MENANGISLAH

Memahami semuanya bukan perkara mudah
Bagi saya, waktu adalah hal penting dalam memahami
Bukan juga waktulah  yang salah
Oh ya, ini perkara kejujuran masing-masing hati
Ah ! rumit sekali
                                         
Menuangkan semuanya dalam sebuah tulisan bukanlah kemahiranku. Melampiaskannya dalam bentuk emosi, tangis, kekecewaan, juga bukan kemahiranku. Apa mau dikata, yang selalu ku persalahkan adalah perihal hati. Hati yang  terlalu akan sesuatu, terlalu bahagia, sedih, kecewa, sakit hati, marah, kesal semua terlalu membingungkan untuk dituangkan dalam bentuk apapun, entah itu tulisan entah itu dengan meluapkan emosi dengan menangis. Semua orang memiliki caranya masing-masing, dan lagi, ini adalah perkara hati.

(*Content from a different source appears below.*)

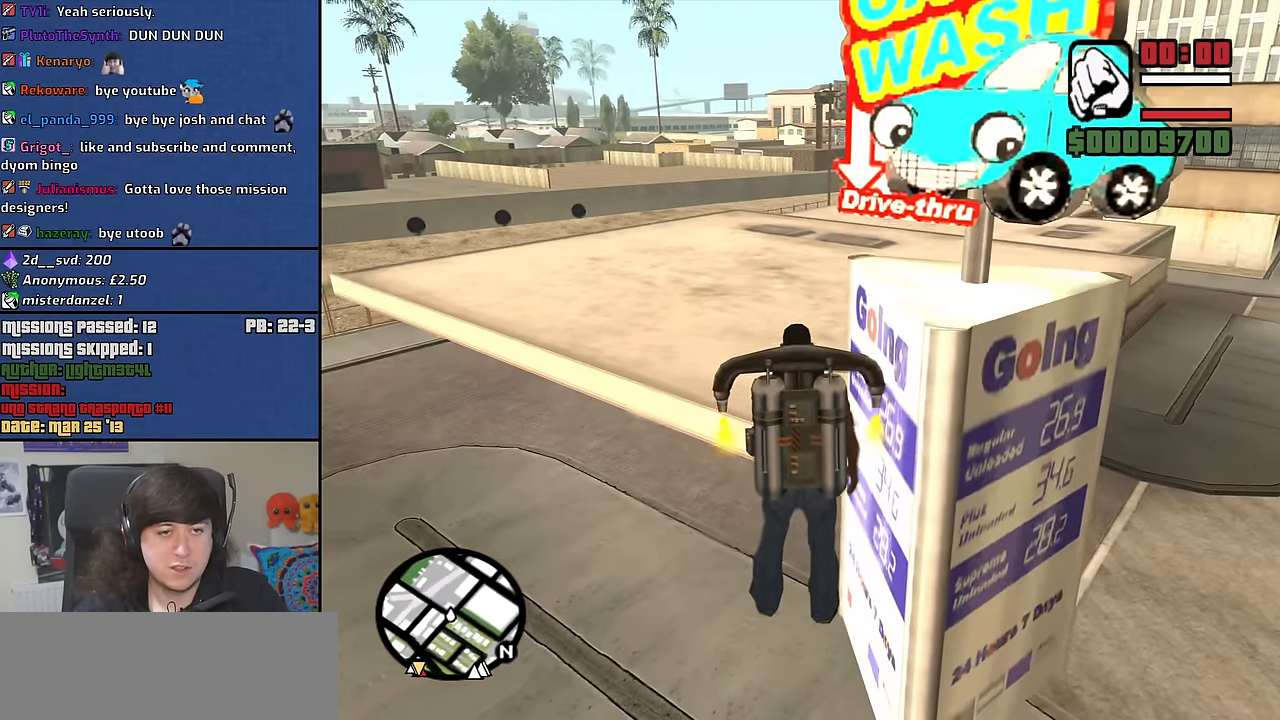
{"keys": ["space"], "mouse": [], "events": []}
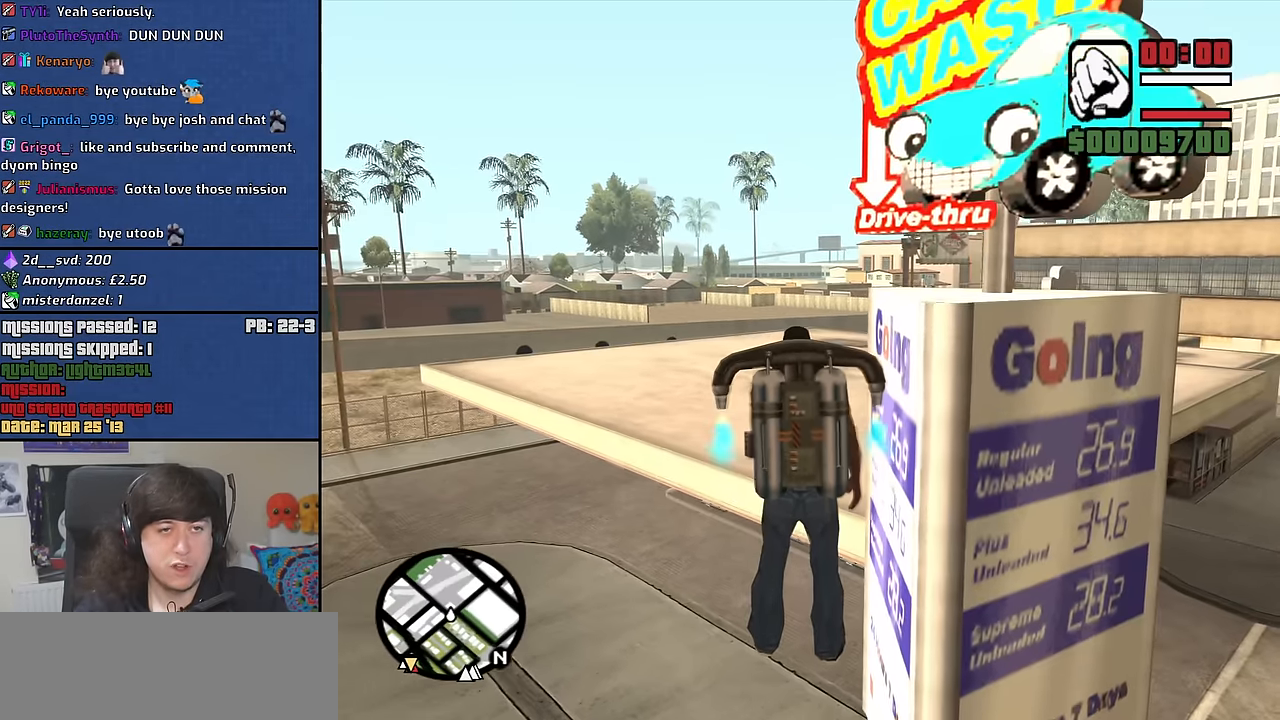
{"keys": ["a"], "mouse": [], "events": [[33, "a", "down"], [183, "a", "up"], [283, "space", "up"], [317, "s", "down"], [367, "a", "down"], [467, "s", "up"]]}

Rasanya indah sekali ketika mengingat semuanya, bagaimana dahulu adalah hal yang biasa ketika bercengkrama, sesuatu yang biasa saja ketika hanya aku dan dia yang memulai percakapan, berbagi ilmu dan pengalaman, mendengarkan cerita keluarganya, temannya, kuliahnya, dan segala kesenangannya, semua terasa biasa saja. Terlihat sungguh biasa saja, tapi tolong, semua sudah terasa tidak biasa saja sejak dulu.

Bagaimana bisa semua terasa ringan ketika aku melangkah, hanya ada rasa penyesalan karena tidak pernah berkata jujur. Bukan, bukanlah jujur yang harus diselesaikan, tapi konsep tentang hati itu sendiri. Kamu, Dit ! harus lebih mendalami tentang semua ini. Menangis tidaklah salah, kecewa juga bukan salahmu, salahnya, atau kesalahan orang-orang sekitar. Karena pada dasarnya, manusia memang sangat bisa mengecewakan, bukan karena orang tersebut  sengaja menyakiti, tapi karena kemampuan manusia itu terbatas, dan sekarang, persepsimulah yang perlu di ubah.